Nipah G protein with ligand zanamivir PDB 8xps pink, AF3 green, Boltz blue, Chai tan
|
AlphaFold 3 PAE
|
Boltz-1 PAE
|
Chai-1 PAE
|
Virtual reality hardware
- Quest 3S standalone VR headset released October 15, 2024. Cheaper version of Quest 3 ($300 vs $500 for Quest 3), has cheaper lower-clarity Fresnel lenses and 10% lower resolution like Quest 2.
- Shiftall MeganeX superlight 8k
new PC VR headset, very light 179 grams (compare to 515 grams for Quest 3),
3500 x 3800 pixels per eye (similar to Apple Vision Pro), $1900, DisplayPort 1.4 cable only, tethered only, no wifi,
needs separate Vive base stations and wands, claimed shipping March 2025.
- Big Screen Beyond, light 200g, tethered only, high resolution 2500x2500 pixels per eye, $1600, requires lighthouse base stations.
- Acer SpatialLabs View Pro 27 inch auto-stereo (lenticular) 4k flat-panel display $3000, uses eye tracking and OpenXR interface. Krishnan at Biocryst offered to lend me his display. ChimeraX OpenXR may work with it.
Quest 3S
|
MeganeX superlight 8k
|
Big screen beyond
|
SpacialLabs lenticular display
|
Virtual reality ChimeraX and LookSee users
Here are some people I have showed VR or helped with VR the past couple months.
- David Bhella, University of Glasgow - trying to use ISOLDE with ChimeraX PC VR, also using LookSee.
- Chris McClendon and Zoe Johnson, Pfizer - setting up standalone LookSee VR for researchers at Pfizer.
- Wilian Cortopassi, Gilead Sciences - he setup VR at Novartis but says Gilead is not interested.
- Ever O'Donnell and Willow Maestas-Coyote - vizvault demo of deep mutational scan coloring on ABC transporter.
- John Irwin and his son - VR demo in vizvault, 2 hours, including LookSee and ChimeraX. Wants ViewDock in VR.

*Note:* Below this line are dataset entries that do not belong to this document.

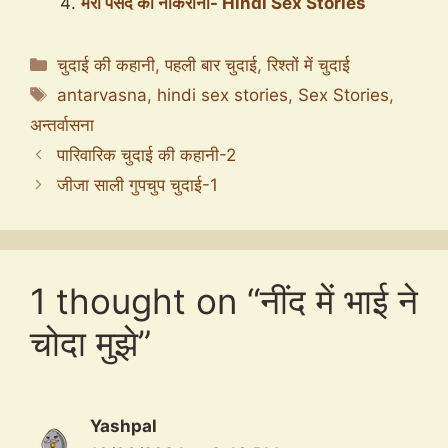
मेरी पसंद की नौकरानी- Hindi Sex Stories
Categories
चुदाई की कहानी
,
पहली बार चुदाई
,
रिश्तों में चुदाई
Tags
antarvasna
,
hindi sex stories
,
Sex Stories
,
अन्तर्वासना
पारिवारिक चुदाई की कहानी-2
जीजा साली गुपचुप चुदाई-1
1 thought on “नींद में भाई ने
चोदा मुझे”
Yashpal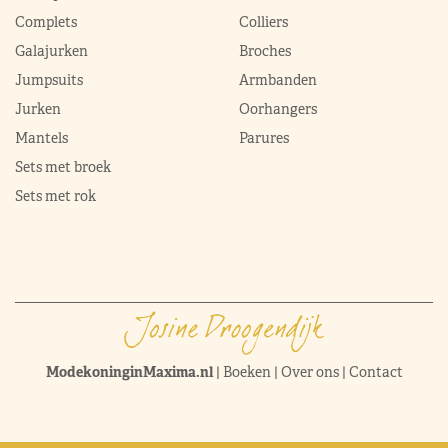
Complets
Colliers
Galajurken
Broches
Jumpsuits
Armbanden
Jurken
Oorhangers
Mantels
Parures
Sets met broek
Sets met rok
ModekoninginMaxima.nl
|
Boeken
|
Over ons
|
Contact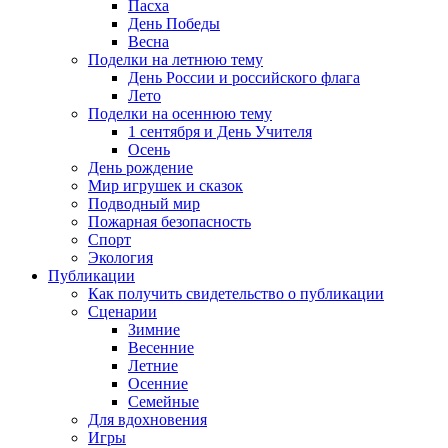
Пасха
День Победы
Весна
Поделки на летнюю тему
День России и российского флага
Лето
Поделки на осеннюю тему
1 сентября и День Учителя
Осень
День рождение
Мир игрушек и сказок
Подводный мир
Пожарная безопасность
Спорт
Экология
Публикации
Как получить свидетельство о публикации
Сценарии
Зимние
Весенние
Летние
Осенние
Семейные
Для вдохновения
Игры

- Andrii Kyrylchuk, postdoc in Irwin lab - vizvault demo viewing ligand binding.
- Jeff, Issac, Gushad and Joan from UCSF Machine Learning Masters program - vizvault demo.
- Student Cal and Doug Stryke - VR demo in vizvault looking at opioids.
- Le Minh, grad student in Dan Southworth cryoEM lab - says they recently got a Quest headset for molecules and cryoEM maps.
- Eric Tse, runs cryoEM facility in UCSF Sandler - borrowed two VR headsets to show LookSee at Sandler.
- Asmit Bhowmick, Lawrence Berkeley Labs - vizvault demo, plans to use LookSee for molecules.
- Bob Stroud - helped make default ChimeraX cross-eye stereo view have correct parameters (narrow field of view).
|
|
Other VR developments
- Met with NIAID team Meghan, Phil, David Liou, a few others on January 7 to discuss ideas for
an internal NIH proposal they were making for setting up an on-demand VR meeting server and possible
ChimeraX cloud computing. Don't know if they made a proposal.
- I tried to setup an RBVI Meta organization to get LookSee on the Meta app store using my
UCSF Id card (they requested driver's license or passport). They rejected it.
ChimeraX
- 1.9 release made, December 11.
- For 1.10 release in June 2025 considering replacing PyQt (commercially licensed) with PySide (free LGPL).